Topic Not Found

Why this matters

As a Data Platform Engineer, you provision and evolve cloud platforms for ingestion, storage, processing, and analytics. Terraform lets you:

Spin up and version-control data infrastructure (data lake buckets, IAM, VPCs, warehouses) safely and repeatably.
Review changes before they happen (plans), catch drift, and roll forward confidently.
Share reusable modules so teams get consistent, secure foundations.

Who this is for

Engineers building or maintaining cloud data platforms.
Anyone moving manual cloud setup into reliable, auditable code.

Prerequisites

Basic command-line skills.
Familiarity with at least one cloud provider (AWS, Azure, or GCP). Examples here use AWS.
Installed Terraform CLI (v1.4+).

Concept explained simply

Terraform turns cloud infrastructure into code files you commit to git. You write the desired end-state, then Terraform computes what to create, change, or delete, and applies it.

Mental model

Blueprints: .tf files describe your desired resources (e.g., buckets, roles).
State: a mapping that remembers what already exists in the cloud.
Plan then apply: preview changes, then execute them.
Modules: reusable building blocks for common patterns (e.g., a secure S3 bucket).

Jargon buster

Provider: Plugin that talks to a platform (e.g., AWS, Azure).
Resource: A thing to create (e.g., aws_s3_bucket).
Data source: Read-only lookup (e.g., current AWS account ID).
Variables: Inputs you can set per environment.
Outputs: Values Terraform prints after apply to share with other stacks.
State: A file that tracks real resources Terraform manages.

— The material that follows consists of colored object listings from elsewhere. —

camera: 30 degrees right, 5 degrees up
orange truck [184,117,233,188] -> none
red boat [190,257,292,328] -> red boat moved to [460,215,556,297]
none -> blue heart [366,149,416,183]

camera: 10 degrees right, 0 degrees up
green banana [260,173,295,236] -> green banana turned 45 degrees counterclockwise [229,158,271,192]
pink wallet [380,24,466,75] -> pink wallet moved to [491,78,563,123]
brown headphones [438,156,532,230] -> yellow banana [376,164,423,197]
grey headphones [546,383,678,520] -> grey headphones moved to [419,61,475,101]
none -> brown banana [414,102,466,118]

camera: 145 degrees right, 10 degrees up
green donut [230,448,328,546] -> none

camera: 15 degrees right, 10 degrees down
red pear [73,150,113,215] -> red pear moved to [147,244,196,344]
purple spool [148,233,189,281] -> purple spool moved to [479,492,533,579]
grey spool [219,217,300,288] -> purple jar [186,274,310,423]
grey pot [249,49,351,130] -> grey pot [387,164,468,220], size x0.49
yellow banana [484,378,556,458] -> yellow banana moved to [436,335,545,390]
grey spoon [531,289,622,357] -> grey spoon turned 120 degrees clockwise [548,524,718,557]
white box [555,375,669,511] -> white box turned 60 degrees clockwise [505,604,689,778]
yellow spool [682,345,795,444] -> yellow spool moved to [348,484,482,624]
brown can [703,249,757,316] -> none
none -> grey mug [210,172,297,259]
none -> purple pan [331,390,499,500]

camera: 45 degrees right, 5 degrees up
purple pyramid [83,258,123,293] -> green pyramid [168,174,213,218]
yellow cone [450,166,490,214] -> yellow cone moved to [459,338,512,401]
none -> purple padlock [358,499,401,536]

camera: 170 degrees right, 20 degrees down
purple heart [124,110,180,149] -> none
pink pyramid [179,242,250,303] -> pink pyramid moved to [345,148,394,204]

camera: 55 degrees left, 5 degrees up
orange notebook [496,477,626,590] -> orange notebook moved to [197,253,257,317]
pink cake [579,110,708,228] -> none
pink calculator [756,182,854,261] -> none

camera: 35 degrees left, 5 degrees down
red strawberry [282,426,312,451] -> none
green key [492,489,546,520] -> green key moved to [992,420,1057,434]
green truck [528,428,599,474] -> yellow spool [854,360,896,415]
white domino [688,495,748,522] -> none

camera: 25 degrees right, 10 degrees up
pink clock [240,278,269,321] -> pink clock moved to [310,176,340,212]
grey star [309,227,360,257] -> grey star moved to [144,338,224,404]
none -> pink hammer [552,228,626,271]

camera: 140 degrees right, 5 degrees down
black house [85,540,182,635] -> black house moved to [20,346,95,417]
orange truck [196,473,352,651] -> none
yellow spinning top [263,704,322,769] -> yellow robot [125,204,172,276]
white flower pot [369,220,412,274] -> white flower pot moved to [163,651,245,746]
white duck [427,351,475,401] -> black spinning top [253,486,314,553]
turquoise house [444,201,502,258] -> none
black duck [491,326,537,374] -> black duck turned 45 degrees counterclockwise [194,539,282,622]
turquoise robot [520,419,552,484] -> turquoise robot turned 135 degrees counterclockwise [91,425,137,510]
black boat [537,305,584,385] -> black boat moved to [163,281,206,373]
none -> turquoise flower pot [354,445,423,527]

Terraform workflow in 5 steps

Write: Add/modify .tf files (resources, variables, providers).
Init: terraform init to download providers and set up backends.
Validate & format: terraform fmt, terraform validate.
Plan: terraform plan to preview changes.
Apply: terraform apply to make changes for real.

Core files and structure

project/
  main.tf            # resources
  variables.tf       # input variables
  outputs.tf         # outputs
  providers.tf       # provider and auth config
  versions.tf        # pin Terraform and provider versions
  terraform.tfvars   # values for variables (do not store secrets in git)

Template snippets

# versions.tf
terraform {
  required_version = ">= 1.4.0"
  required_providers {
    aws = {
      source  = "hashicorp/aws"
      version = "~> 5.0"
    }
  }
}

# providers.tf
variable "aws_region" {
  type    = string
  default = "us-east-1"
}
provider "aws" {
  region = var.aws_region
  # Use environment variables for credentials: AWS_ACCESS_KEY_ID/AWS_SECRET_ACCESS_KEY or SSO
}

# variables.tf
variable "environment" { type = string }

# outputs.tf
output "example" {
  value = "ok"
}

Worked examples

Example 1 — Initialize a new Terraform project

Create files: versions.tf, providers.tf, variables.tf as shown above.
Run terraform init.
Run terraform fmt and terraform validate.

Outcome: Terraform downloads the AWS provider and the configuration validates.

Example 2 — Secure S3 bucket for a data lake

Create a versioned, encrypted bucket with public access blocked.

# main.tf
resource "aws_s3_bucket" "raw" {
  bucket = "acme-data-raw-${var.environment}"
  tags = {
    Environment = var.environment
    Owner       = "data-platform"
  }
}

resource "aws_s3_bucket_versioning" "raw" {
  bucket = aws_s3_bucket.raw.id
  versioning_configuration { status = "Enabled" }
}

resource "aws_s3_bucket_server_side_encryption_configuration" "raw" {
  bucket = aws_s3_bucket.raw.id
  rule {
    apply_server_side_encryption_by_default {
      sse_algorithm = "AES256"
    }
  }
}

resource "aws_s3_bucket_public_access_block" "raw" {
  bucket                  = aws_s3_bucket.raw.id
  block_public_acls       = true
  block_public_policy     = true
  ignore_public_acls      = true
  restrict_public_buckets = true
}

output "raw_bucket_name" { value = aws_s3_bucket.raw.bucket }

Run:

terraform plan -var environment=dev
terraform apply -var environment=dev

Outcome: Terraform creates a secure bucket with versioning and encryption.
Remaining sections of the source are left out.